O técnico Tite divulgou, nesta segunda-feira (7), a lista de convocados da seleção brasileira para a Copa do Mundo de 2022, que começa no próximo dia 20. Ao lado do técnico da seleção, na sede da CBF, no Rio, estavam outros seis homens. Entre eles, havia uma única mulher: a jornalista Ana Thais Matos, que também será a única mulher comentarista que a Globo enviará ao Qatar para transmissão do evento da Fifa

Com passagens por veículos tradicionais como "Lance!", "BandSports", "Rádio Globo" e "SporTV", a jornalista se tornou um símbolo de uma nova geração da imprensa esportiva brasileira.

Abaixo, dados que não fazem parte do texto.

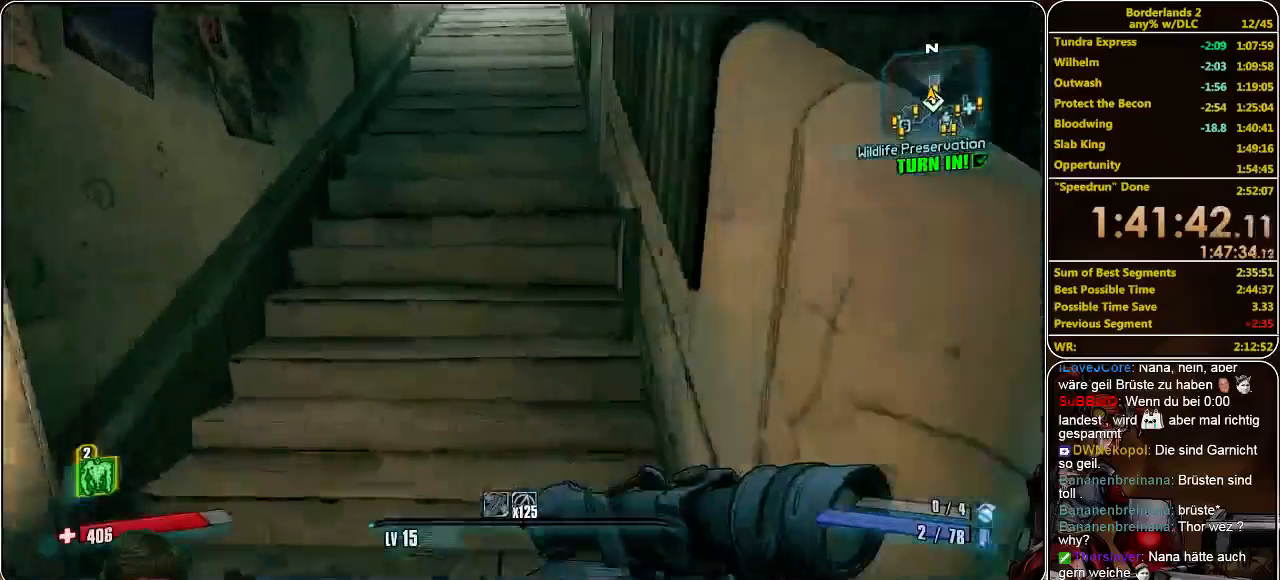
{"keys": ["shift", "w"], "mouse": [], "events": []}
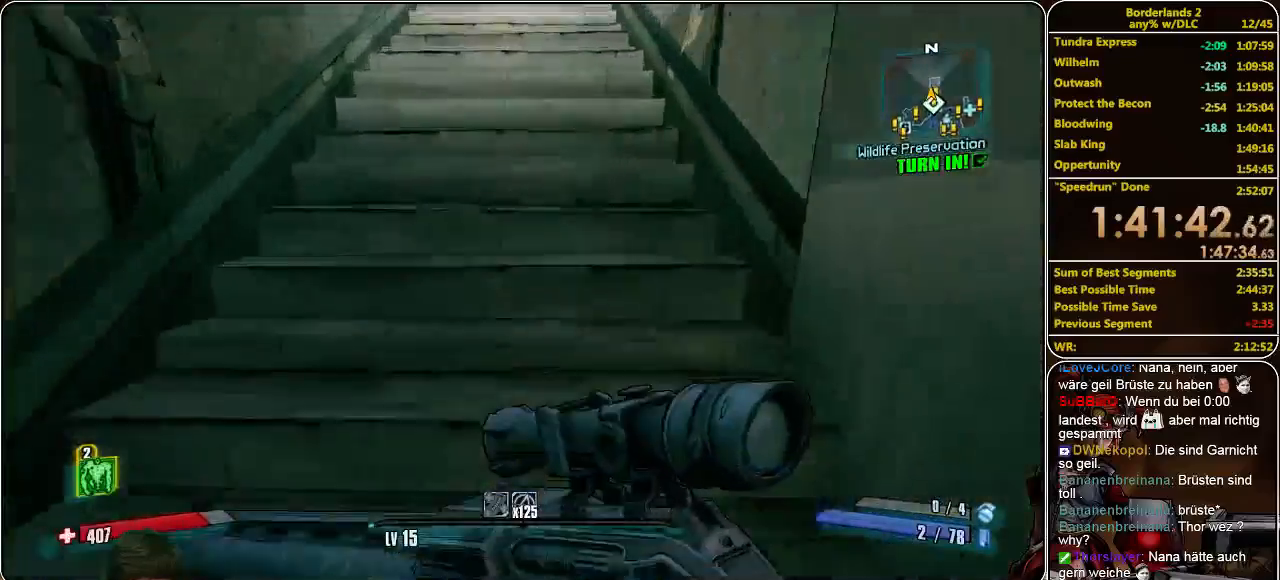
{"keys": ["shift", "w"], "mouse": [], "events": []}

Ela nasceu em São Paulo em 1985 na baixada do Glicério, bairro pobre no centro da capital paulista, e se tornou a primeira mulher a comentar um jogo masculino de futebol na Globo, em 2018.

"Minha família tem uma origem bem pobre mesmo. Minha mãe Francisca era empregada doméstica, vendia bandeiras de times no estádio do Pacaembu e cuidava de mim e dos meus cinco irmãos", relatou ao UOL Esporte em 2021.

Aos oito anos, ela e a família se mudaram para Itanhaém, no litoral paulista. "Lá não tinha muita opção: ou você praticava esportes, ou você praticava esportes", contou em outra entrevista, concedida a Universa em 2018.

Ela tentou primeiro outras atividades, como aulas de jazz, teatro e capoeira, mas o que ela de fato gostava era o futebol. "Abriu um campinho no meu bairro e íamos eu e uma amiga jogar futebol na rua. Depois comecei a jogar beach soccer e passei, então, para o futsal. Joguei por mais de dez anos. Quando fui para o futebol de campo, já estava um pouco mais velha, com 16 ou 17 anos", relembra.

Ana Thais tentou ser jogadora quando surgiu a primeira geração das Sereias da Vila, time feminino do Santos, em 2001. "Quando cheguei para treinar, as meninas já tinham uma base formada, já estavam mais à frente. Migrei muito tarde, acabei não conseguindo desenvolver o futebol de campo e não deu certo. Eu desisti.

Hoje jornalista, ela desistiu da carreira esportiva depois da Copa do Mundo de 2002. "A minha família passava por alguns problemas, e eu decidi que precisava reagir, buscar algo diferente. Sempre fui meio inquieta. E aí fui passar um tempo em São Paulo.

Carreira jornalística começou no "Lance!".

Ana Thais prestou, nesta época, vestibular para jornalismo e passou, mas não conseguiu fazer a faculdade porque sua família não tinha como a ajudar financeiramente em uma instituição privada. Então, ela começou a trabalhar em escritórios e foi recepcionista. Com 22 anos, ela tentou novamente prestar vestibular na USP (Universidade de São Paulo): letras na primeira opção e jornalismo, como segunda. A ideia era passar em uma instituição pública para não precisar pagar pelos estudos.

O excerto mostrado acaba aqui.